====== The data ======

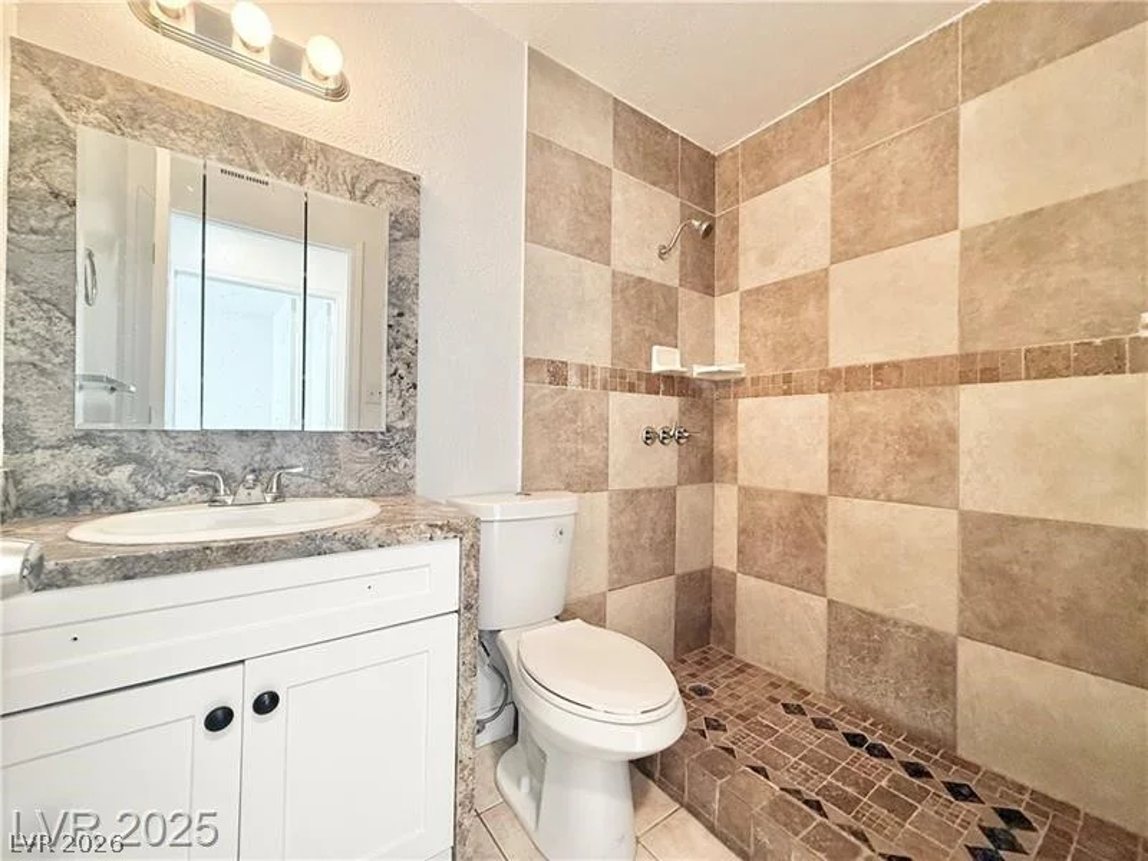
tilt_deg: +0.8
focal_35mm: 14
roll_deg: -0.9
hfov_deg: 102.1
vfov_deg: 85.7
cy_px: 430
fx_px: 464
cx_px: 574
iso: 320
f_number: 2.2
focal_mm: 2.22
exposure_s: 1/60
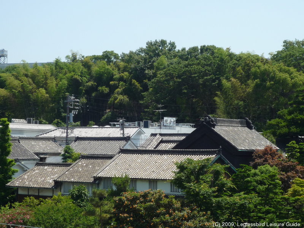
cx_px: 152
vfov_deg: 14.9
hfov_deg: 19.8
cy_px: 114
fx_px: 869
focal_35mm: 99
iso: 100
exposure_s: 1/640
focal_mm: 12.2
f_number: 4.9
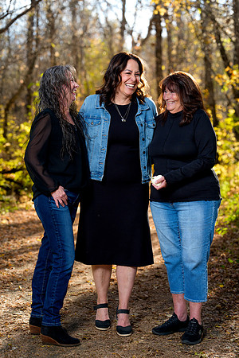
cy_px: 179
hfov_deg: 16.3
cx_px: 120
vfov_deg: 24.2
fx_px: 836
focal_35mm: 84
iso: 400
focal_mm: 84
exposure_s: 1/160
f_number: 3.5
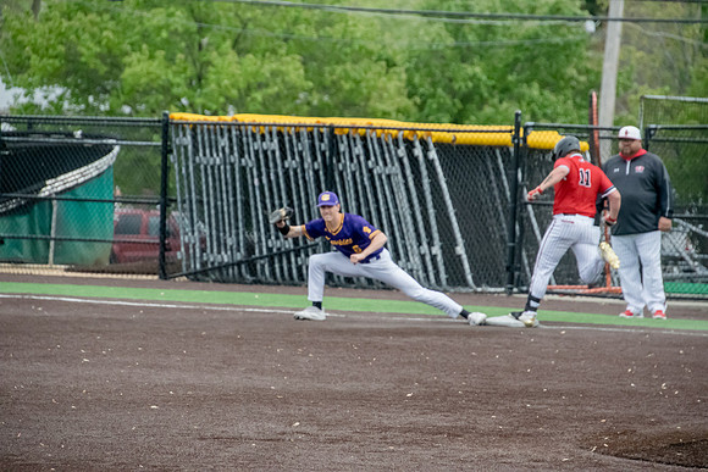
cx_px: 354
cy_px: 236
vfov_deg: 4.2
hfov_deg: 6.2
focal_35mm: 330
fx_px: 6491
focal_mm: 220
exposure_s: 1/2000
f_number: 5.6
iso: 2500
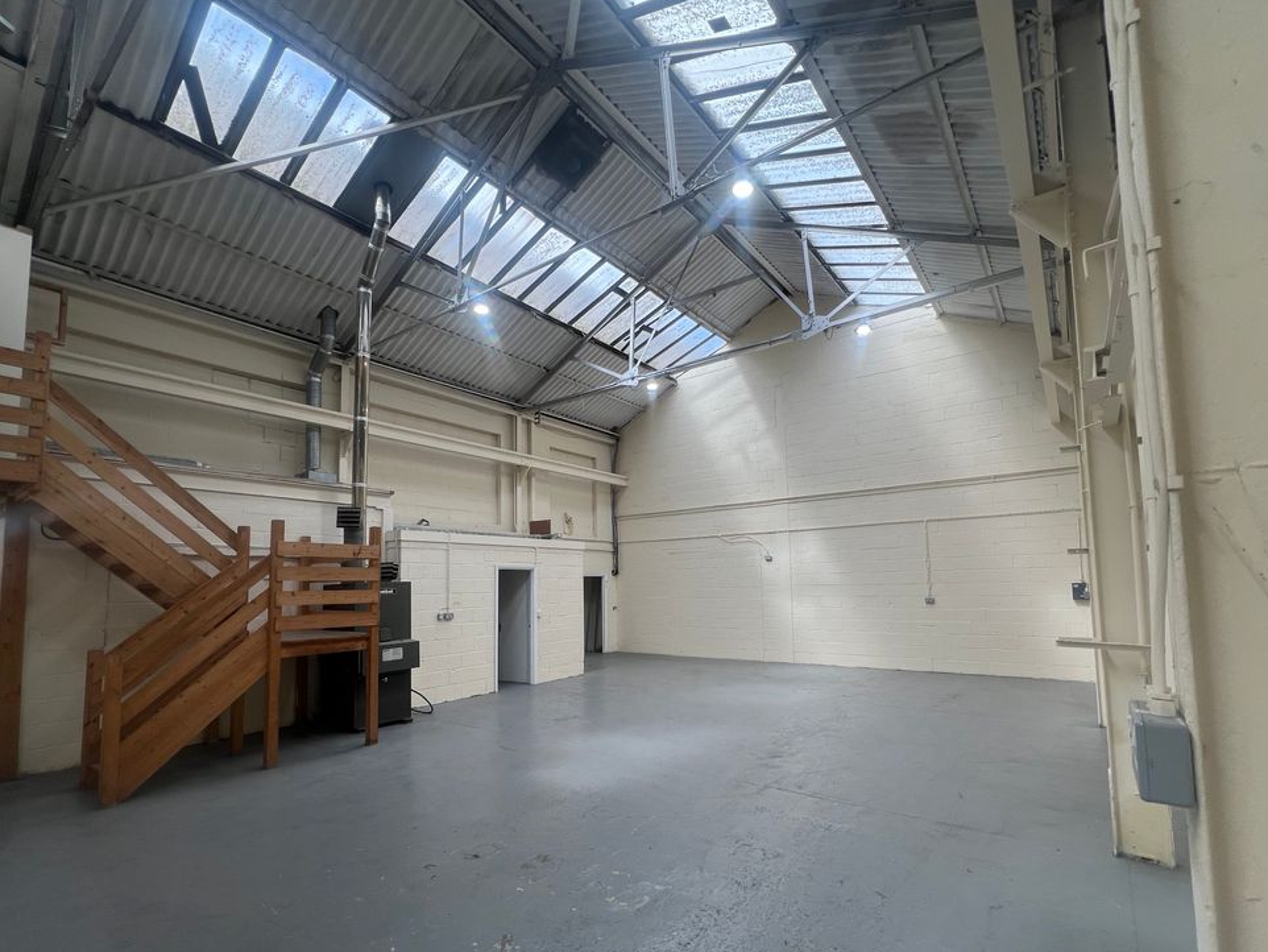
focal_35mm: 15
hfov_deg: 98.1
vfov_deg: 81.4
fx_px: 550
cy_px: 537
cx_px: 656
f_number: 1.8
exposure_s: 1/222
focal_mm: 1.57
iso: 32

======

▶ [Problem description]:
Except for the pictures, set down all of the records exactly as they are.

▶ [Answer for the task]:
tilt_deg: +0.8
focal_35mm: 14
roll_deg: -0.9
hfov_deg: 102.1
vfov_deg: 85.7
cy_px: 430
fx_px: 464
cx_px: 574
iso: 320
f_number: 2.2
focal_mm: 2.22
exposure_s: 1/60
cx_px: 152
vfov_deg: 14.9
hfov_deg: 19.8
cy_px: 114
fx_px: 869
focal_35mm: 99
iso: 100
exposure_s: 1/640
focal_mm: 12.2
f_number: 4.9
cy_px: 179
hfov_deg: 16.3
cx_px: 120
vfov_deg: 24.2
fx_px: 836
focal_35mm: 84
iso: 400
focal_mm: 84
exposure_s: 1/160
f_number: 3.5
cx_px: 354
cy_px: 236
vfov_deg: 4.2
hfov_deg: 6.2
focal_35mm: 330
fx_px: 6491
focal_mm: 220
exposure_s: 1/2000
f_number: 5.6
iso: 2500
focal_35mm: 15
hfov_deg: 98.1
vfov_deg: 81.4
fx_px: 550
cy_px: 537
cx_px: 656
f_number: 1.8
exposure_s: 1/222
focal_mm: 1.57
iso: 32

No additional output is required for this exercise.